De'Garryan Andrews, a high-performing teacher at Crossroad Academy in Gadsden County, uses different methods to reach students.
De’Garryan Andrews began acting at the young age of 4. Growing up in Gadsden County, a rural county west of the state capital, that acting career broadened his horizons.
It helped him land roles on TV and in movies. It propelled him to Florida State University, and then on to Los Angeles to continue his theater studies.
Now he’s returned home, and acting helps inform his practice in one of his school district's highest-performing, most-expectation-defying English classrooms.
Andrews does not simply stand in front of the class and teach.
He shows students films to teach concepts like cause and effect. He includes pop-culture references to teach them about allusions. He brings life lessons into the classroom, and he is hands-on. If his students are reading a book, he reads it along with them. He encourages seventh- and eighth-graders out of their shells.

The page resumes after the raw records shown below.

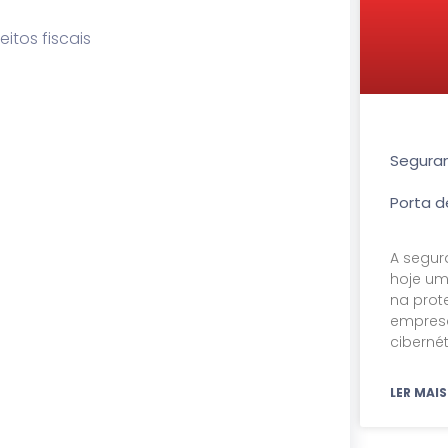
itos fiscais
Seguran
Porta d
A segur
hoje um
na prot
empresa
cibern
LER MAIS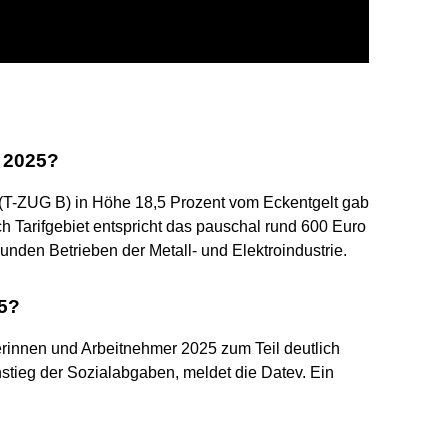
 2025?
s (T-ZUG B) in Höhe 18,5 Prozent vom Eckentgelt gab
ch Tarifgebiet entspricht das pauschal rund 600 Euro
gebunden Betrieben der Metall- und Elektroindustrie.
5?
innen und Arbeitnehmer 2025 zum Teil deutlich
nstieg der Sozialabgaben, meldet die Datev. Ein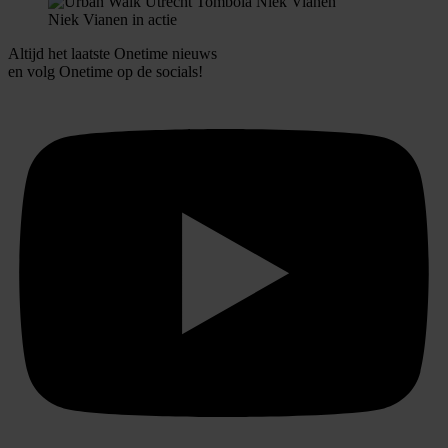
Niek Vianen in actie
Altijd het laatste Onetime nieuws
en volg
Onetime
op de socials!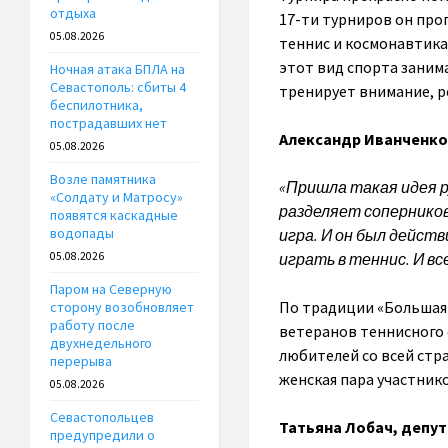
отдыха
17-ти турниров он проп
05.08.2026
теннис и космонавтика
этот вид спорта заним
Ночная атака БПЛА на
Севастополь: сбиты 4
тренирует внимание, р
беспилотника,
пострадавших нет
Александр Иванченко
05.08.2026
Возле памятника
«Пришла такая идея 
«Солдату и Матросу»
разделяет соперников
появятся каскадные
водопады
игра. И он был дейст
играть в теннис. И вс
05.08.2026
Паром на Северную
По традиции «Большая 
сторону возобновляет
работу после
ветеранов теннисного 
двухнедельного
любителей со всей стр
перерыва
женская пара участнико
05.08.2026
Севастопольцев
Татьяна Лобач, депут
предупредили о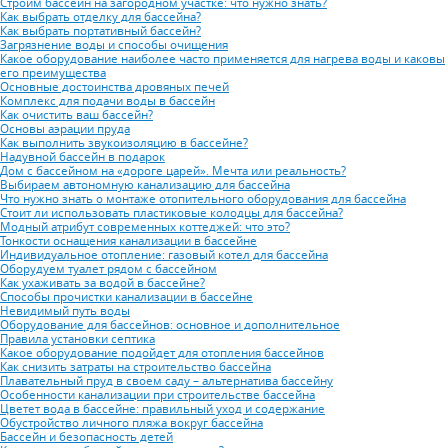
Строим бассейн на загородном участке: что нужно знать?
Как выбрать отделку для бассейна?
Как выбрать портативный бассейн?
Загрязнение воды и способы очищения
Какое оборудование наиболее часто применяется для нагрева воды и каковы
его преимущества
Основные достоинства дровяных печей
Комплекс для подачи воды в бассейн
Как очистить ваш бассейн?
Основы аэрации пруда
Как выполнить звукоизоляцию в бассейне?
Надувной бассейн в подарок
Дом с бассейном на «дороге царей». Мечта или реальность?
Выбираем автономную канализацию для бассейна
Что нужно знать о монтаже отопительного оборудования для бассейна
Стоит ли использовать пластиковые колодцы для бассейна?
Модный атрибут современных коттеджей: что это?
Тонкости оснащения канализации в бассейне
Индивидуальное отопление: газовый котел для бассейна
Оборудуем туалет рядом с бассейном
Как ухаживать за водой в бассейне?
Способы прочистки канализации в бассейне
Невидимый путь воды
Оборудование для бассейнов: основное и дополнительное
Правила установки септика
Какое оборудование подойдет для отопления бассейнов
Как снизить затраты на строительство бассейна
Плавательный пруд в своем саду – альтернатива бассейну
Особенности канализации при строительстве бассейна
Цветет вода в бассейне: правильный уход и содержание
Обустройство личного пляжа вокруг бассейна
Бассейн и безопасность детей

He's able to connect, in part, because he knows what it is like to grow up in Gadsden County, where more than a quarter of the population lives in poverty.
And like the other teachers at Crossroad Academy, an award-winning charter school that defies stereotypes, Andrews knows his students can excel.
“It fuels my drive,” he said. “I know the talent that Gadsden County has, and that is what I am trying to pull out of these children, so that good things can come out of Gadsden County."